Nadie dijo nunca que la sutileza fuera el fuerte de Le Pen. Por supuesto, no tardaron las reacciones airadas contra las afirmaciones del fundador del Frente Nacional, empezando por el productor Harvey Weinstein y acabando en toda persona con capacidad para estar en contra: los 20 millones de antes. Pero, más allá del ruido, mucho menos salvaje y por ello más preciso, la crítica no ha tardado en reconocer que el poder de atracción de la película reside en su capacidad para concitar a su alrededor todos los miedos de una sociedad profundamente en crisis: la invalidez, la precariedad laboral, la fractura entre ricos y pobres... ¿Suena de algo? «Pero siempre desde una perspectiva optimista. Se la ha denominado la mejor medicina contra la crisis», concluyen los directores. 
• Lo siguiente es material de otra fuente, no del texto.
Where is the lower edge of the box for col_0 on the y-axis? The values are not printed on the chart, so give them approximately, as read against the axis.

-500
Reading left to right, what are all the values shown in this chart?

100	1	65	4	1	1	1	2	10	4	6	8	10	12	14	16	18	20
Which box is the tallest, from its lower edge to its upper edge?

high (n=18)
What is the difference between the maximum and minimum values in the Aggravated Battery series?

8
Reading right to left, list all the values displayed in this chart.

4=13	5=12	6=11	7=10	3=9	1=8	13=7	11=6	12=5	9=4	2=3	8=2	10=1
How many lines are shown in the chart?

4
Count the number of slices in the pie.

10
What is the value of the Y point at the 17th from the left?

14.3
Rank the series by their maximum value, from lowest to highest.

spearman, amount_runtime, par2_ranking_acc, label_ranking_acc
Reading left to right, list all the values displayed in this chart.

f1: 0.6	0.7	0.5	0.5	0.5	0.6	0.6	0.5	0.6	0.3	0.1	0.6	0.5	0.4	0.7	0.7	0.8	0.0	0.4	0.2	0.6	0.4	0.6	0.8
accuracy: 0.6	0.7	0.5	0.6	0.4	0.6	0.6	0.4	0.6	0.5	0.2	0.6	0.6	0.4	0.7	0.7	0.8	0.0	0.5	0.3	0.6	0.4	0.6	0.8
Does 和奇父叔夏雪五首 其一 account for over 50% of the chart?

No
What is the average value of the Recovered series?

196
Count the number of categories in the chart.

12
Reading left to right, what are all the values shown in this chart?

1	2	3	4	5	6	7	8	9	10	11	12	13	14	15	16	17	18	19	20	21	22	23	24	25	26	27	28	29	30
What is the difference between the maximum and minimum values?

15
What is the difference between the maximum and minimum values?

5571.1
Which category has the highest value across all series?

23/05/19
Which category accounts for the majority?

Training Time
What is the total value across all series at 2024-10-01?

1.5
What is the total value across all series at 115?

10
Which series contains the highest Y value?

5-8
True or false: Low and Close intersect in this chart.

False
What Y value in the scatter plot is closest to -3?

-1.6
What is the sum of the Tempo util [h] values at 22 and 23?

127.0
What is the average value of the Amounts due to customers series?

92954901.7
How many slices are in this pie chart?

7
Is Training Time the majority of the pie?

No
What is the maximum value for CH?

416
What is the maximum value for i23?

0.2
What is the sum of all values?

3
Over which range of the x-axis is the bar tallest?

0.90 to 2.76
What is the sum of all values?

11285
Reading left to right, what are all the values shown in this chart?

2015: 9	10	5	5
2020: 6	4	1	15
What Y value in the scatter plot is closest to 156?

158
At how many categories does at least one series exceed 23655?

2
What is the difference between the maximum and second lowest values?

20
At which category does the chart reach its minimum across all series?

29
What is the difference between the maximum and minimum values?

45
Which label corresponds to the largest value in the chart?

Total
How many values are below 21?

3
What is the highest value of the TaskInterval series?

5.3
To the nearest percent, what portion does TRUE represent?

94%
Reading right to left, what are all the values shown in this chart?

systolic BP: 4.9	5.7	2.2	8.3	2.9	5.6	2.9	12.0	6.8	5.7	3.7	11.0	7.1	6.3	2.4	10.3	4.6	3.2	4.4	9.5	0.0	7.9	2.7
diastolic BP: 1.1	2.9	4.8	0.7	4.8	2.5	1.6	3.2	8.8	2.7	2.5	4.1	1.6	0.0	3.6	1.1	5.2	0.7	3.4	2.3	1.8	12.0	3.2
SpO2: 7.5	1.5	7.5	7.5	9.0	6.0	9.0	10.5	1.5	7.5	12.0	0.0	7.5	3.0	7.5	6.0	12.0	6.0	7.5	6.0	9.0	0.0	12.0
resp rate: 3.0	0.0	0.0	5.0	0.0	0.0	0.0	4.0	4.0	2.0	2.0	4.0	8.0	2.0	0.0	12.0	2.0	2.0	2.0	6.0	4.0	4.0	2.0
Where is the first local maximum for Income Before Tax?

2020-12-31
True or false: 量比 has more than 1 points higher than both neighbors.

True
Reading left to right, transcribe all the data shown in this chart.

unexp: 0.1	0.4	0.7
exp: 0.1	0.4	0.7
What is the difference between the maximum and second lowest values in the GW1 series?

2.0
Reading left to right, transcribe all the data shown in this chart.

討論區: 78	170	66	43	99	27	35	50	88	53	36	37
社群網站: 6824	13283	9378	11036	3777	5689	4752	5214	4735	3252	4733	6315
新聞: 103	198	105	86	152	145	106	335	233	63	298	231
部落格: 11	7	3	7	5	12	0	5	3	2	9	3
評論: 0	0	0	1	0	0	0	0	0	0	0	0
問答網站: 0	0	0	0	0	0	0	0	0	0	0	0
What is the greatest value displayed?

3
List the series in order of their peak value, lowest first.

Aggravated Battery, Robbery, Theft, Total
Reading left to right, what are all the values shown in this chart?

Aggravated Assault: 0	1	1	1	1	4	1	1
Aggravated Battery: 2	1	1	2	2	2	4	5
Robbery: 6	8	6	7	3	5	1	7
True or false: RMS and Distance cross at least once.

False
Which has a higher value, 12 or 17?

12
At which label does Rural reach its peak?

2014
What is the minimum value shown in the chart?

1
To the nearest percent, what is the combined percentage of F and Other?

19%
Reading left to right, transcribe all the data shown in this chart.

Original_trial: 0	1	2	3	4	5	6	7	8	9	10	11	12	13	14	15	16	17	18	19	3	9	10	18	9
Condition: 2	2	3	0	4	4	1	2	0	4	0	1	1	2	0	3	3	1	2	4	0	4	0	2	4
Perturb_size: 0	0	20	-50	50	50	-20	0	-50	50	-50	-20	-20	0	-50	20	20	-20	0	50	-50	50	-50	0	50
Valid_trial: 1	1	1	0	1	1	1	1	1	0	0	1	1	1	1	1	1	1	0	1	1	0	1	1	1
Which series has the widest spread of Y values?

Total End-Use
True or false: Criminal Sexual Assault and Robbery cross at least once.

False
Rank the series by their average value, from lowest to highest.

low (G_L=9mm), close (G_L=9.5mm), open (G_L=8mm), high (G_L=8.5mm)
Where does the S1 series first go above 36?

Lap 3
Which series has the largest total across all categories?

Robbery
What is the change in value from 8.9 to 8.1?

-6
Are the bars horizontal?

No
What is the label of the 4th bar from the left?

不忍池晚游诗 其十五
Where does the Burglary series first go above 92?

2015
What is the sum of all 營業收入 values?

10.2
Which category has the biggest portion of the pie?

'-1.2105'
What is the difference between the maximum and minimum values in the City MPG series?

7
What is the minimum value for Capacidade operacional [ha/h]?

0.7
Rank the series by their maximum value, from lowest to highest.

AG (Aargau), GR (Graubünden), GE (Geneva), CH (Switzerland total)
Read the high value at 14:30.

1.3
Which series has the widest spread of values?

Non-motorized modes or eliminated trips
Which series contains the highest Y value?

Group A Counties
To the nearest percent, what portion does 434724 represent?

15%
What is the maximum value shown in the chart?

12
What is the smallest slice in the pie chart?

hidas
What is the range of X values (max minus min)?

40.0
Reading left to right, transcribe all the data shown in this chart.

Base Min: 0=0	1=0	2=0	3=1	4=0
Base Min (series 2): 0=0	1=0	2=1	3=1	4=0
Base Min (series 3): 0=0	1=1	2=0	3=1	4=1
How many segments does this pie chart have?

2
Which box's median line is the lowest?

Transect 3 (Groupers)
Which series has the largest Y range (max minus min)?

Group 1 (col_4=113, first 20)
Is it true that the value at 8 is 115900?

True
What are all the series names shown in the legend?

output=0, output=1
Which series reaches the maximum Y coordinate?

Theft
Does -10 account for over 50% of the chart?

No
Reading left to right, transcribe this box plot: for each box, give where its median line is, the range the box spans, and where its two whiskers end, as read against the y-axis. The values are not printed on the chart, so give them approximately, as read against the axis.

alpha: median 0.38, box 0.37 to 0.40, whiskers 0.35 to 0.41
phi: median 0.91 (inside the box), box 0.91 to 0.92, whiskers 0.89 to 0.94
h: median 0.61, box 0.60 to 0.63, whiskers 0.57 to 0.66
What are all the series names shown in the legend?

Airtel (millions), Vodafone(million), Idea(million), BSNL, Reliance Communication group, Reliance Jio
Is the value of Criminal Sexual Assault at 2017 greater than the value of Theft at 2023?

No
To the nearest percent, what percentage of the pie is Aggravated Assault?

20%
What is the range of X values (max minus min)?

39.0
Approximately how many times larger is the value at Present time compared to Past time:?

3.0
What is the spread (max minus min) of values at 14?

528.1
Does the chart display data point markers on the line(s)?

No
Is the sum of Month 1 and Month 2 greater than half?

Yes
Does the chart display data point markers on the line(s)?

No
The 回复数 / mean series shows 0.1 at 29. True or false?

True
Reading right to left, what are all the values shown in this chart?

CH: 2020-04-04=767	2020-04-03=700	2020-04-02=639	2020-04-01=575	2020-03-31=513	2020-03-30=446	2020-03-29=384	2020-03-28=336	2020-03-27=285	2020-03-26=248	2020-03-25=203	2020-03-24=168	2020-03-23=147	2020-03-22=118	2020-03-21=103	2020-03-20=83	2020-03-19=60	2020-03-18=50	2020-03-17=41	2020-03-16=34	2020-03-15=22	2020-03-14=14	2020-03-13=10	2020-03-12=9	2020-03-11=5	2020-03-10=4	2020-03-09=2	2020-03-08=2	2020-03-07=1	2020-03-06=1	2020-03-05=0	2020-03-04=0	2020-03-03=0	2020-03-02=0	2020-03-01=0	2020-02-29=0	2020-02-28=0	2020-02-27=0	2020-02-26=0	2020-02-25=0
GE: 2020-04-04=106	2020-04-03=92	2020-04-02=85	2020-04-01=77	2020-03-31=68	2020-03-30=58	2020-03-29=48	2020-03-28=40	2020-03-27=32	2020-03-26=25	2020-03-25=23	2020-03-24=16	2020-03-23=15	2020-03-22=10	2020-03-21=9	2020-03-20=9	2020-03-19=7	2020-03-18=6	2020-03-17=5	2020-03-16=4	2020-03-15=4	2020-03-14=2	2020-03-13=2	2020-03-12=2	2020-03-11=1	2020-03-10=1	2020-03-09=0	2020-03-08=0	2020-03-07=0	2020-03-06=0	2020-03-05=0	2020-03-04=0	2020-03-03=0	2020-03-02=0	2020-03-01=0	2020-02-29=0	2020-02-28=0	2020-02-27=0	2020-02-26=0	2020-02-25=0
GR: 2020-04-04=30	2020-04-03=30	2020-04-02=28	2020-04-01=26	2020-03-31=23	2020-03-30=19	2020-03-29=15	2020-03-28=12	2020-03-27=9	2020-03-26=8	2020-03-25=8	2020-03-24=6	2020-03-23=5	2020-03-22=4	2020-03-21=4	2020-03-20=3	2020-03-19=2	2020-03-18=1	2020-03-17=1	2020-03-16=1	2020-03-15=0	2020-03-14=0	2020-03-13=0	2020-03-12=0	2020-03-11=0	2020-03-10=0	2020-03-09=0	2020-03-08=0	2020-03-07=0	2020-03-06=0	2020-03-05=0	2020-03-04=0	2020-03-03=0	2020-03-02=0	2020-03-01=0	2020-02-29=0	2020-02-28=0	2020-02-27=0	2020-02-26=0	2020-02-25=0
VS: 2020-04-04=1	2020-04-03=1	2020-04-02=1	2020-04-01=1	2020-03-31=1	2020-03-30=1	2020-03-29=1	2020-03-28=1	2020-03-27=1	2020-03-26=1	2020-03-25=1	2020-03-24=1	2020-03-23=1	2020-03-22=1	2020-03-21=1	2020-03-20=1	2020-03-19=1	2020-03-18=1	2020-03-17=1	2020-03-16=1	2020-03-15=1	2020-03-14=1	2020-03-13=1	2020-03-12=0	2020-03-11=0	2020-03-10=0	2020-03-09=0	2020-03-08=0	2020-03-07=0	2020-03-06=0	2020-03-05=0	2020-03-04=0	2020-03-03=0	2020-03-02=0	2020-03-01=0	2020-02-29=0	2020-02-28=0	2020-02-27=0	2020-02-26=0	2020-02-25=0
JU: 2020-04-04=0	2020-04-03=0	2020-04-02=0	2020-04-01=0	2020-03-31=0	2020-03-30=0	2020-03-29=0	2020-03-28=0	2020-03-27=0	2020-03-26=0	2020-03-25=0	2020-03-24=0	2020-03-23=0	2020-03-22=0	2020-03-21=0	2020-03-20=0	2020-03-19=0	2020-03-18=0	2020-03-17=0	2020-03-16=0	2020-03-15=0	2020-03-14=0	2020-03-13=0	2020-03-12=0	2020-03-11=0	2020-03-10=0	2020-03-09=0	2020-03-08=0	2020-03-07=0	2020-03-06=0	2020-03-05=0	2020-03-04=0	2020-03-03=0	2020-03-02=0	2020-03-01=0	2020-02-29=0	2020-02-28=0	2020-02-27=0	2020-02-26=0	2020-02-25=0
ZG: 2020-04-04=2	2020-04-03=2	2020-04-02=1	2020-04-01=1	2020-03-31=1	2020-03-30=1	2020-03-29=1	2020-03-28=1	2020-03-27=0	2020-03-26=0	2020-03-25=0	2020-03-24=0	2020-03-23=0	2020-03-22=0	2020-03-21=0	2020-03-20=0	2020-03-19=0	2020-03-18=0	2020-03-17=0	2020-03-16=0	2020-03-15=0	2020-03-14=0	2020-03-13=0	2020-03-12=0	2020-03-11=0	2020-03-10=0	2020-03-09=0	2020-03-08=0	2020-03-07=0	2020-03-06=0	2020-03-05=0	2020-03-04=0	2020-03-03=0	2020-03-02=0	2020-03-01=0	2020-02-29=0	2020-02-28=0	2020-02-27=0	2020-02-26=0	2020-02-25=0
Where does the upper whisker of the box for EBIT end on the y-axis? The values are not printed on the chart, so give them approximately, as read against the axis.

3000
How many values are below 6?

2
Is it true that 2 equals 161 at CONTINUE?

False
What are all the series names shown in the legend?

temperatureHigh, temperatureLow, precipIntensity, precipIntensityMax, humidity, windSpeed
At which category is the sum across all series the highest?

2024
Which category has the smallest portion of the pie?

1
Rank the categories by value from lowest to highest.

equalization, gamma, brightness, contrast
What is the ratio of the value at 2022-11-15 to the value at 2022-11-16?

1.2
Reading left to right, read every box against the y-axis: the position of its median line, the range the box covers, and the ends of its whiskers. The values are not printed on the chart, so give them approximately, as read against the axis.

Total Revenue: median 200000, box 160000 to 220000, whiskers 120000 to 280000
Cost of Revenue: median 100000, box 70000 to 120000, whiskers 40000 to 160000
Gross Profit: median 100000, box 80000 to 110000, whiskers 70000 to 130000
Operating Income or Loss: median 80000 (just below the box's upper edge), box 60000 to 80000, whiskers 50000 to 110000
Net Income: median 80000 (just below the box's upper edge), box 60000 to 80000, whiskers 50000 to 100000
El secreto de Cluzet. La cinta se basa en un relato autobiográfico firmado por Philippe Pozzo di Borgo (editado en español en Anagrama). Básicamente, cuenta la relación entre la más improbable de las parejas: un hombre escupido por el extrarradio parisino, al que da vida el actor Omar Sy, y otro perfectamente educado y relamido en la más fina de las aristocracias del centro parisino. Aquí, un intérprete con modales de clásico: François Cluzet. El primero es negro y baila; el segundo es blanco y no se puede mover. Lo que sigue, y ya es la tercera vez que se dice, es Francia, y buena parte de Europa, encerrada en un metáfora tan vitalista como certera. «El papel del actor es siempre subversivo», dice Cluzet a modo de introducción. «Existe la idea de que la diversión es siempre sinónimo de relajación. En parte es así, pero se puede divertir y a la vez señalar al público donde nos duele. Y ésa es misión del actor». Cuenta François Cluzet, condenado a no mover un músculo en toda la película, que un actor siempre trabaja a través de sus compañeros de reparto. «Lo mismo da hacer de minusválido que de héroe de acción. Eres lo que tu compañero de reparto quiere que seas», afirma en un arranque de modestia que, huelga decirlo, no hace justicia con el derroche interpretativo de cuello para arriba. «Para sentir el dolor del personaje tuve que recurrir a mí mismo. Tenía una responsabilidad frente al dolor. En determinados momentos del rodaje saltaba hasta que me daban calambres en las piernas y seguía saltanto hasta casi el desmayo. Intenté que todo ese dolor me llenara y así llegar al 1% de los dolores fantasmas que sentía Philippe. Los buenos actores son como los buenos ciclistas: no tienen miedo de hacerse daño cuando suben la montaña». Queda dolorosamente claro. 

El optimismo como enfermedad

«La lección que hemos aprendido de todo lo que ha pasado con nuestra película», afirma Eric Toledano a modo de resumen, «es que los franceses tienen necesidad de optimismo, de esperanza, de reconciliación, y no de pelear constantemente. Era necesario algo que les uniera, que les pusiera en contacto. El dolor y el sufrimientos tienen su sitio diariamente en el telediario de las las ocho de la noche. Es la comedia, sin embargo, la que te seduce para a continuación hacerte pensar. No puedes decir a la gente: 'Venid, vamos a reflexionar'. La idea es decir: 'Venid, vamos a reír y, quizá, a continuación eso nos dé algo que pensar'. Primero hay que seducir». De otro modo, Intocable o la mecánica de los símbolos optimistas.